Ojol Protes QR Code Unpad, Kampus Buka Akses Sementara

ojol-protes-qr-code-unpad-kampus-buka-akses-sementara . (net)

Tridinews.com - Aksi protes datang dari para pengemudi ojek online (ojol) di kampus Universitas Padjadjaran (Unpad), Jatinangor. Mereka mempersoalkan kebijakan baru berupa sistem gerbang masuk berbasis QR Code yang dinilai menyulitkan mobilitas.

Aksi unjuk rasa digelar pada Selasa (31/3/2026) di area kampus. Para ojol mengeluhkan aturan tersebut membuat jarak tempuh mereka menjadi lebih jauh, terutama saat menjemput atau mengantar penumpang di dalam kampus.

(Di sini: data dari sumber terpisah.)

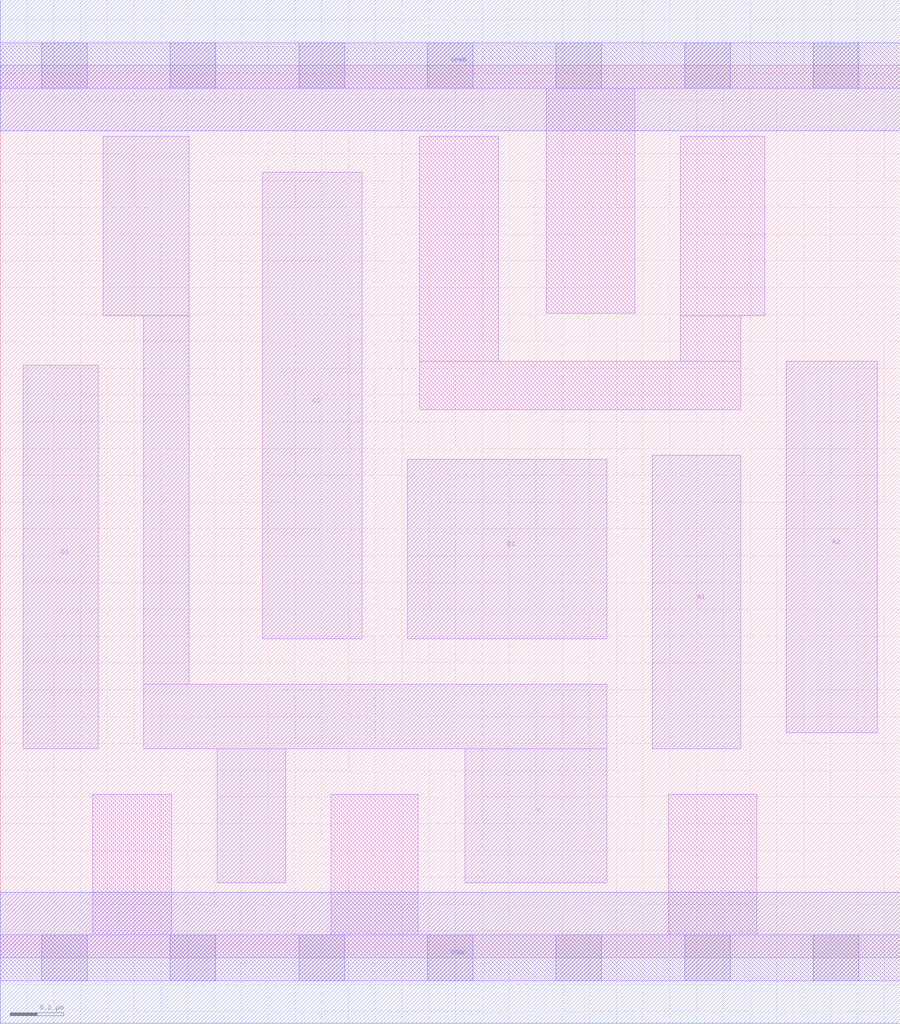
<source format=lef>
# Copyright 2020 The SkyWater PDK Authors
#
# Licensed under the Apache License, Version 2.0 (the "License");
# you may not use this file except in compliance with the License.
# You may obtain a copy of the License at
#
#     https://www.apache.org/licenses/LICENSE-2.0
#
# Unless required by applicable law or agreed to in writing, software
# distributed under the License is distributed on an "AS IS" BASIS,
# WITHOUT WARRANTIES OR CONDITIONS OF ANY KIND, either express or implied.
# See the License for the specific language governing permissions and
# limitations under the License.
#
# SPDX-License-Identifier: Apache-2.0

VERSION 5.7 ;
  NAMESCASESENSITIVE ON ;
  NOWIREEXTENSIONATPIN ON ;
  DIVIDERCHAR "/" ;
  BUSBITCHARS "[]" ;
UNITS
  DATABASE MICRONS 200 ;
END UNITS
MACRO sky130_fd_sc_lp__a2111oi_0
  CLASS CORE ;
  SOURCE USER ;
  FOREIGN sky130_fd_sc_lp__a2111oi_0 ;
  ORIGIN  0.000000  0.000000 ;
  SIZE  3.360000 BY  3.330000 ;
  SYMMETRY X Y R90 ;
  SITE unit ;
  PIN A1
    ANTENNAGATEAREA  0.159000 ;
    DIRECTION INPUT ;
    USE SIGNAL ;
    PORT
      LAYER li1 ;
        RECT 2.435000 0.780000 2.765000 1.875000 ;
    END
  END A1
  PIN A2
    ANTENNAGATEAREA  0.159000 ;
    DIRECTION INPUT ;
    USE SIGNAL ;
    PORT
      LAYER li1 ;
        RECT 2.935000 0.840000 3.275000 2.225000 ;
    END
  END A2
  PIN B1
    ANTENNAGATEAREA  0.159000 ;
    DIRECTION INPUT ;
    USE SIGNAL ;
    PORT
      LAYER li1 ;
        RECT 1.520000 1.190000 2.265000 1.860000 ;
    END
  END B1
  PIN C1
    ANTENNAGATEAREA  0.159000 ;
    DIRECTION INPUT ;
    USE SIGNAL ;
    PORT
      LAYER li1 ;
        RECT 0.980000 1.190000 1.350000 2.930000 ;
    END
  END C1
  PIN D1
    ANTENNAGATEAREA  0.159000 ;
    DIRECTION INPUT ;
    USE SIGNAL ;
    PORT
      LAYER li1 ;
        RECT 0.085000 0.780000 0.365000 2.210000 ;
    END
  END D1
  PIN Y
    ANTENNADIFFAREA  0.424000 ;
    DIRECTION OUTPUT ;
    USE SIGNAL ;
    PORT
      LAYER li1 ;
        RECT 0.385000 2.395000 0.705000 3.065000 ;
        RECT 0.535000 0.780000 2.265000 1.020000 ;
        RECT 0.535000 1.020000 0.705000 2.395000 ;
        RECT 0.810000 0.280000 1.065000 0.780000 ;
        RECT 1.735000 0.280000 2.265000 0.780000 ;
    END
  END Y
  PIN VGND
    DIRECTION INOUT ;
    USE GROUND ;
    PORT
      LAYER met1 ;
        RECT 0.000000 -0.245000 3.360000 0.245000 ;
    END
  END VGND
  PIN VPWR
    DIRECTION INOUT ;
    USE POWER ;
    PORT
      LAYER met1 ;
        RECT 0.000000 3.085000 3.360000 3.575000 ;
    END
  END VPWR
  OBS
    LAYER li1 ;
      RECT 0.000000 -0.085000 3.360000 0.085000 ;
      RECT 0.000000  3.245000 3.360000 3.415000 ;
      RECT 0.345000  0.085000 0.640000 0.610000 ;
      RECT 1.235000  0.085000 1.560000 0.610000 ;
      RECT 1.565000  2.045000 2.765000 2.225000 ;
      RECT 1.565000  2.225000 1.860000 3.065000 ;
      RECT 2.040000  2.405000 2.370000 3.245000 ;
      RECT 2.495000  0.085000 2.825000 0.610000 ;
      RECT 2.540000  2.225000 2.765000 2.395000 ;
      RECT 2.540000  2.395000 2.855000 3.065000 ;
    LAYER mcon ;
      RECT 0.155000 -0.085000 0.325000 0.085000 ;
      RECT 0.155000  3.245000 0.325000 3.415000 ;
      RECT 0.635000 -0.085000 0.805000 0.085000 ;
      RECT 0.635000  3.245000 0.805000 3.415000 ;
      RECT 1.115000 -0.085000 1.285000 0.085000 ;
      RECT 1.115000  3.245000 1.285000 3.415000 ;
      RECT 1.595000 -0.085000 1.765000 0.085000 ;
      RECT 1.595000  3.245000 1.765000 3.415000 ;
      RECT 2.075000 -0.085000 2.245000 0.085000 ;
      RECT 2.075000  3.245000 2.245000 3.415000 ;
      RECT 2.555000 -0.085000 2.725000 0.085000 ;
      RECT 2.555000  3.245000 2.725000 3.415000 ;
      RECT 3.035000 -0.085000 3.205000 0.085000 ;
      RECT 3.035000  3.245000 3.205000 3.415000 ;
  END
END sky130_fd_sc_lp__a2111oi_0

</source>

Menanggapi hal itu, pihak Unpad memberikan penjelasan. Kepala Kantor Komunikasi Publik Unpad, Dandi Supriadi, mengatakan sistem QR Code melalui aplikasi Saunpad sebenarnya bertujuan untuk meningkatkan keamanan dan pengaturan akses kendaraan di lingkungan kampus.

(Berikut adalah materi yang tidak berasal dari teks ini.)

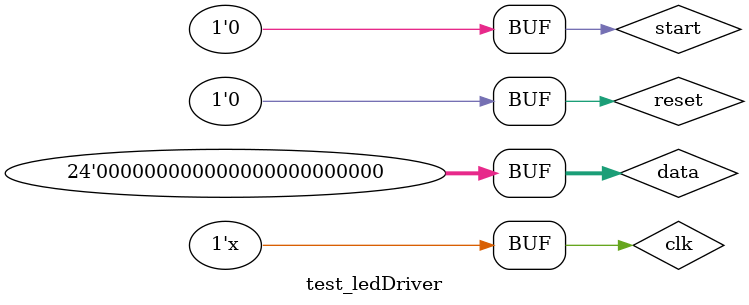
<source format=v>
`timescale 1ns/1ps
module test_ledDriver();

	parameter NUM_LEDS = 1;
	reg clk=0;
	reg reset=1;
	reg[(NUM_LEDS*24)-1:0] data=0;
	reg start=0;
	
	wire led;
	wire finish;
	
	
	ledDriver #( .NUM_LEDS(NUM_LEDS) ) uut (
		.clk(clk), .reset(reset), .led(led), .inData(data), .start(start), .finish(finish)
	);
	
	initial begin
	
		#200
		reset = 0;
		
	end


	//20 MHz clock
	always begin
		#50
		clk = ~clk;
	end

endmodule
</source>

Menurutnya, mahasiswa dan sivitas akademika wajib melakukan pemindaian QR Code saat keluar masuk kampus. Sementara bagi pengunjung umum, termasuk ojol, tetap disediakan akses masuk melalui jalur tertentu dengan melapor ke petugas keamanan.

Meski begitu, Unpad mengakui adanya kendala di lapangan. Sebagai langkah sementara, kampus membuka tambahan akses melalui Gerbang D atau Pintu Tugu Makalangan selama lima hari ke depan.

“Kami juga akan mengundang perwakilan ojol untuk berdialog mencari solusi terbaik,” ujar Dandi.

Di sisi lain, rekayasa lalu lintas di kawasan Jatinangor juga ikut menjadi sorotan. Penutupan putaran jalan oleh Dinas Perhubungan dinilai memperparah kondisi bagi pengemudi ojol. Saat ini, akses tersebut kembali dibuka sementara untuk evaluasi.

Unpad berharap dalam beberapa hari ke depan bisa ditemukan kebijakan yang tetap menjaga keamanan kampus tanpa menghambat aktivitas para pengemudi ojol.